Compreensão dos direitos humanos: Embora ferir os direitos humanos não renda mais nota zero, isso pode tirar pontos na competência 5. Por isso, Viviani lembra que é preciso saber do que falar. No caso do Enem 2018, o fim do anonimato na internet pode ser defendido sem ferir a Constituição Federal. “Os direitos humanos no Enem sempre forem corrigidos de maneira muito ligada à Constituição. Então, não pode defender linchamento, perda de direitos civis etc. Mas o anonimato na internet não é um direito, então o candidato pode defender sim”, disse ela.
Como fica a proposta de intervenção?
Maria Catarina lembra que, no caso das propostas de intervenção que renderiam a nota zero na competência 5, "qualquer defesa ao fim da liberdade de expressão, censura ou violação dos direitos básicos do cidadão como soluções para o problema".
A professora Viviani, do Objetivo, lembra que, como o tema aborda o comportamento, uma proposta de intervenção eficaz deve sugerir ações concretas para a mudança da cultura na sociedade atual.
"Embora temos internet há alguns anos, as redes sociais e os algoritmos deslancharam há pouco tempo. E a inclusão digital se espalhou, mas a gente ainda não tem uma cultura de como usar a internet", diz Viviani.
De acordo com a professora Tatiana Camara Nunes, do Colégio Mopi, do Rio de Janeiro, o candidato deve sempre lembra que, nas propostas, "não podem faltar o agente, a ação, meio e finalidade, e de preferência, sem ser clichê".
Dicas de proposta de intervenção:
Elaboração de leis para controlar o acesso das empresas aos dados pessoais dos usuários e das mais poder ao usuário para decidir que informações pessoais compartilhar
Elaboração de leis para aumentar a transparência das bases de dados das empresas
Projetos ou ações concretas para aumentar a educação das pessoas a questões como a privacidade e o uso das redes sociais
Tendências apontadas
Anibal Telles, do Curso Anglo, comenta que o Enem vinha em uma sequência de temas sociais e de minorias nas redações – em 2015 foram as mulheres, em 2016 foram os negros, em 2017 foram os suros (veja lista abaixo) – mas neste ano quebrou este sistema. "Pode ser que, por causa da polarização política, o MEC tenha decidido não entrar em questões de representatividade."
Maria Catarina, do Poliedro, acrescenta que o recorte temático surpreendeu "por abandonar elementos já tradicionais na formulação da frase tema das propostas de anos anteriores, como o recorte nacional, com os termos 'no Brasil' ou 'sociedade brasileira', e as palavras de comando 'caminhos' ou 'desafios'.

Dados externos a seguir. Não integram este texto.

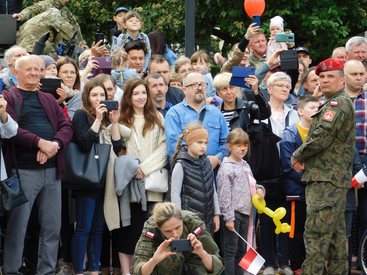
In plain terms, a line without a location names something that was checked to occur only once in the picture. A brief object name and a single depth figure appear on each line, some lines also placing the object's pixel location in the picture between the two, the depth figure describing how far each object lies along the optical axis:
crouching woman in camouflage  9.62
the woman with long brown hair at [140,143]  12.12
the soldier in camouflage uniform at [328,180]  11.72
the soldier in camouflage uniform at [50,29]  15.90
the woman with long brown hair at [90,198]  11.91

Outra novidade apontada por Viviane, do Objetivo, é o fato de o tema da redação ser dos mais atuais, sempre em grande evidência no debate público e no noticiário.
“A gente percebe que a prova buscou mais do que em anos anteriores um assunto bem atual, talvez seja uma tendência inaugurando na prova”, explicou ela. “Às vezes o Enem deixa um assunto na geladeira.” Ela lembra que o tema da violência contra as mulheres, por exemplo, apareceu quase dez anos depois da entrada em vigor da Lei Maria da Penha. “É um assunto importante, mas não tão atual quanto este.”